I honor my Father-in Law’s cousin, George Parten Fowler, who died in World War II in Pearl Harbor on the U.S.S. Arizona — he had just turned 19 years old ~
So sad, Celia.
I don’t have any family members who died fighting for our country. However, Memorial Day for me changed when someone I knew did die almost a decade ago now. I worked with the Jr. High group at my church, and Rudy was one of my Jr. Highers.
I don’t have any rituals for the weekend. It seems like it is often a quiet weekend at home, and that’s what it is this year as well.
That must have been so hard, Mark.
They have pennants they put up for people from town who have died in the line of duty around now (and the 4th and Veteran’s Day). I always make sure I find Rudy’s pennant.
My nephew Brian. Currently serving in the Air Force and currently on his 3rd depolyment. As well as my husband, 2 brothers and brother in law who served in Vietnam war. Thanks Edith!
May Brian stay safe.
This is a hard day for me,remembering the first week in January1945,first a young cousin next a beloved Uncle and then my daddy.My mother had a breakdown and I grew up over night.My daddy lied about his age to join the Navy in WW l.Many in my family served our Country but all the rest came home.
Sending hugs, Ruth.
On Memorial Day and Veterans Day, a small group of pilots fly 1940s military planes in formation across the San Fernando Valley. We get excited the minute we hear the roar of those engines, and rush aside to salute the planes. I haven’t heard them yet today. I hope I didn’t miss them.

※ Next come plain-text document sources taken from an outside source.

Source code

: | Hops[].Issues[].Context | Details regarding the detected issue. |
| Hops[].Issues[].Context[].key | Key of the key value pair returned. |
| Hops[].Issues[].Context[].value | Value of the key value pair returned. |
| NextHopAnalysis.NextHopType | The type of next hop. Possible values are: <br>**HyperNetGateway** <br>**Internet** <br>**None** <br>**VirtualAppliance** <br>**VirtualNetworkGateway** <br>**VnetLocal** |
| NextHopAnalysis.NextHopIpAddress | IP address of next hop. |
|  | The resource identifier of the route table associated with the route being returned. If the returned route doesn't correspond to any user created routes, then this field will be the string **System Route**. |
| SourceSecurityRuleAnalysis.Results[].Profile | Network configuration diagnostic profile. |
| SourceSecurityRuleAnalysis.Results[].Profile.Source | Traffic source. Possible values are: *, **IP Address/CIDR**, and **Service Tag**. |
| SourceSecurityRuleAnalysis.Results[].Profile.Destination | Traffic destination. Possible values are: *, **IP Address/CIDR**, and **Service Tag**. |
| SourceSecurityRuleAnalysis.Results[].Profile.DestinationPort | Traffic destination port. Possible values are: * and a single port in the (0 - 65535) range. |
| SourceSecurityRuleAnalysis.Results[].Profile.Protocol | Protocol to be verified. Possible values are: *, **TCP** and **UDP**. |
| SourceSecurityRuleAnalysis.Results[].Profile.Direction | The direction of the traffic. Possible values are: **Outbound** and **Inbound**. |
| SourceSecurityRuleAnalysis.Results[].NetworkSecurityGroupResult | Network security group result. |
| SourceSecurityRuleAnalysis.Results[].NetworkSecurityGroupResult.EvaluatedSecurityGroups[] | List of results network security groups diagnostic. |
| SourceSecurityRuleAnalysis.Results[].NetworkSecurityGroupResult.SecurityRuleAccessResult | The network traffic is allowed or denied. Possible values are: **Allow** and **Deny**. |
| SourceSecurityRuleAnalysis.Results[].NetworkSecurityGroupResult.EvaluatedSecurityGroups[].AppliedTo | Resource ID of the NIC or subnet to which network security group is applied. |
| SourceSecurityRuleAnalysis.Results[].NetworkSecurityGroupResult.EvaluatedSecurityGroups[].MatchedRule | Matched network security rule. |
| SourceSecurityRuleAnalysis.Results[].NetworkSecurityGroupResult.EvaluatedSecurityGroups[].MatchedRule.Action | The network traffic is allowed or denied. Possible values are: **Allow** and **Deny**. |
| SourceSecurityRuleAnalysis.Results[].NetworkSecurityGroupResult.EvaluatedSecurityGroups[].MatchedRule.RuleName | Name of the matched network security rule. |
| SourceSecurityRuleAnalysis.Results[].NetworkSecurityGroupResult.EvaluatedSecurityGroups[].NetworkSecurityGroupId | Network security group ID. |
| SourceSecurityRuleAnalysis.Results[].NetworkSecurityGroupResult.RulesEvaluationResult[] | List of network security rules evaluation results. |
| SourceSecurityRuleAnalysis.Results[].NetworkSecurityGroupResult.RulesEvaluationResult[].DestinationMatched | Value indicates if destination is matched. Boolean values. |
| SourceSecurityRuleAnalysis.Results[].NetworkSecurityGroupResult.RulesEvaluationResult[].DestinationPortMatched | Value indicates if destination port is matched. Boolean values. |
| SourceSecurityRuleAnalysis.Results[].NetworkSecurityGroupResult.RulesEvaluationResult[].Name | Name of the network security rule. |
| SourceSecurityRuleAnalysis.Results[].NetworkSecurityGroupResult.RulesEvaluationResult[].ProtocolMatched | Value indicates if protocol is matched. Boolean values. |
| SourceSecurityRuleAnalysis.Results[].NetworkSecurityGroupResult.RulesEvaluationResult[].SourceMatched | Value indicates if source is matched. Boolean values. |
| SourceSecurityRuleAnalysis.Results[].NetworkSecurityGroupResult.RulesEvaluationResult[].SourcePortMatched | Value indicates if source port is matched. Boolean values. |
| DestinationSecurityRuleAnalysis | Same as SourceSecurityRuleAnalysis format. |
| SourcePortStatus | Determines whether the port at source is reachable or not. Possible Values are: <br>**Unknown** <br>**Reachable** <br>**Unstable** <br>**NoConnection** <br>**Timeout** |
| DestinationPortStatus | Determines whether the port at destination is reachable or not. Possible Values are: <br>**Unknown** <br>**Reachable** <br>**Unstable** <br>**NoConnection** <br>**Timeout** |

One of the greatest regrets of my dad’s life was that he didn’t get to serve in WW2. He tried every branch, including the merchant marines, but was classified as 4F due to some physical problems. “I’m doing you a favor,” one enlister told him. But for my dad, the favor would have classifying him as ready to serve and sending him to fight the Nazis.
So many were eager to serve in that war, Ellen.
Although my Dad didn’t die in service, he served proudly in the U.S. Army for 29 years serving in WWII, Korea and Vietnam. During the time I was a military brat, I know of friends who lost their father’s during the war and I remember them as well as all men and women that gave all so that we remain free.
God bless America and all the people who serve their country and the families of those that gave their all.